Vesta (Hestia para los griegos), diosa del fuego, era hija de Saturno y de Cibeles. Su culto fue introducido en Italia por el príncipe troyano Eneas; cinco siglos después Numa le erigía un templo en Roma, en el que se guardaba el paladión y se mantenía continuamente vivo el fuego sagrado.
Suelen representarla vestida con una larga túnica y la cabeza cubierta por un velo. Con una mano sostiene una lámpara o bien una antorcha; otras veces empuña un dardo o el cuerno de la abundancia.

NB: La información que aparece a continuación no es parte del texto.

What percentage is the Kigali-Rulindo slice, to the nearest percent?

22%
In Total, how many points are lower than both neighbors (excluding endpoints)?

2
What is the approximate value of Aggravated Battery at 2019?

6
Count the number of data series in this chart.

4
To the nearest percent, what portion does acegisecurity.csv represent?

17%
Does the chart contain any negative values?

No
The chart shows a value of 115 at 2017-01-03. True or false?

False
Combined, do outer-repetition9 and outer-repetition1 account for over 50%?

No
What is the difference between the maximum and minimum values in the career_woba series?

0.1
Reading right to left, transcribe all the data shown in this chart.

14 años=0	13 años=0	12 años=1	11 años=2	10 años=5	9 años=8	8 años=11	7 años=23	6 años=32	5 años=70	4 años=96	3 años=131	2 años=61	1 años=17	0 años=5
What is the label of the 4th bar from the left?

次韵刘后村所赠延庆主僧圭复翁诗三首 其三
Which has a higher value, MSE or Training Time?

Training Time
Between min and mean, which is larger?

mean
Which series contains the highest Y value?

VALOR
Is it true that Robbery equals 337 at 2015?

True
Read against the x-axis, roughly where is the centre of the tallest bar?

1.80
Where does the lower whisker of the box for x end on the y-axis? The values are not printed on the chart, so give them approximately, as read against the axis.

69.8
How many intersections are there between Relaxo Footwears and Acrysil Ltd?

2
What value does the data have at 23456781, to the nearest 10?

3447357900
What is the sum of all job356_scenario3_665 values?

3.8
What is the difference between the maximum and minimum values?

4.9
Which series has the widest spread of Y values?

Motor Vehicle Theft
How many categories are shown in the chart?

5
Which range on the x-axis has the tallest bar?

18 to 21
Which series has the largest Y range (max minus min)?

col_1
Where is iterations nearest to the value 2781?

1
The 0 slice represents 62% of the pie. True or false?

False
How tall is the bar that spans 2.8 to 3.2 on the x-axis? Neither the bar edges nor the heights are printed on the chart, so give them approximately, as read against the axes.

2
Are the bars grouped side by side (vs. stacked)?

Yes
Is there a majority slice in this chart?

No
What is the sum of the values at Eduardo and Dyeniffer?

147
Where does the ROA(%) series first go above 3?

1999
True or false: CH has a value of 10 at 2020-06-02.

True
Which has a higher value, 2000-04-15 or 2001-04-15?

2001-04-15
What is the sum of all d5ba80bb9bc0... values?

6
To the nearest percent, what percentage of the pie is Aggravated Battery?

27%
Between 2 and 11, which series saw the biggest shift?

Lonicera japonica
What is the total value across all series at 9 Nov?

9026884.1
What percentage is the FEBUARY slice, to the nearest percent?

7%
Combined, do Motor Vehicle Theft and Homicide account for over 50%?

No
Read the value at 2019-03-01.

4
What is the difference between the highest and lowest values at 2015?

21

Sus sacerdotisas, llamadas vestales, fueron elegidas primeramente por los reyes y después por los pontífices. Debían ser éstas de condición libre y sin defecto físico alguno. Era su misión principal custodiar el templo de Vesta y mantener siempre encendido el fuego sagrado, símbolo de la perennidad del imperio.
Si el fuego se apagaba, se producía en la ciudad una aflicción general, se interrumpían los negocios públicos y se creían amenazados por las mayores desgracias y no renacía la tranquilidad hasta que de nuevo se hubiese obtenido el fuego sagrado que los sacerdotes se procuraban directamente de los rayos del sol, bien del fuego producido por el rayo, o ya por medio de un taladro que se hacía girar con gran velocidad en el orificio practicado en un trozo de madera.
Las vestales debían observar riguroso celibato; su castidad e inocencia habían de ser ejemplares. El castigo que a las culpables se imponía era la muerte ¡y qué clase de muerte! La vestal era enterrada viva.
La infortunada bajaba al sepulcro en medio de las ceremonias más espantosas: el verdugo colocaba a su lado una lamparita, un poco de aceite, un pan, agua y leche; después cerraba el sepulcro sobre su misma cabeza.
Las vestales, hallaban la consideración de sus conciudadanos y la distinción de que eran objeto como digna compensación de las privaciones a que vivían sometidas. Todos los magistrados les cedían el paso. En asuntos de justicia, su palabra era por sí sola digna de todo crédito.
Cuando salían de su morada iban precedidas por un lictor provisto de las fasces rituales y si al pasar por una vestal por la calle se encontraba con un criminal que llevaban al suplicio, le salvaba la vida con sólo afirmar que el encuentro era fortuito.
Los testamentos, los actos más secretos, las cosas más santas eran a ellas confiados. En el circo tenían asignado un sitio de honor; la manutención y demás gastos que su vida exigía corrían a cargo del tesoro del estado.
Cuando habían cumplido treinta años de servicio sacerdotal les era permitido volver al mundo y sustituir el fuego de Vesta por la antorcha del himeneo. Pero raras veces usaban de un privilegio que les era concedido en época ya tardía; la mayor parte de ellas preferían pasar el resto de sus días allí donde había transcurrido su juventud: entonces servían de guía y ejemplo a las novicias que ellas iniciaban.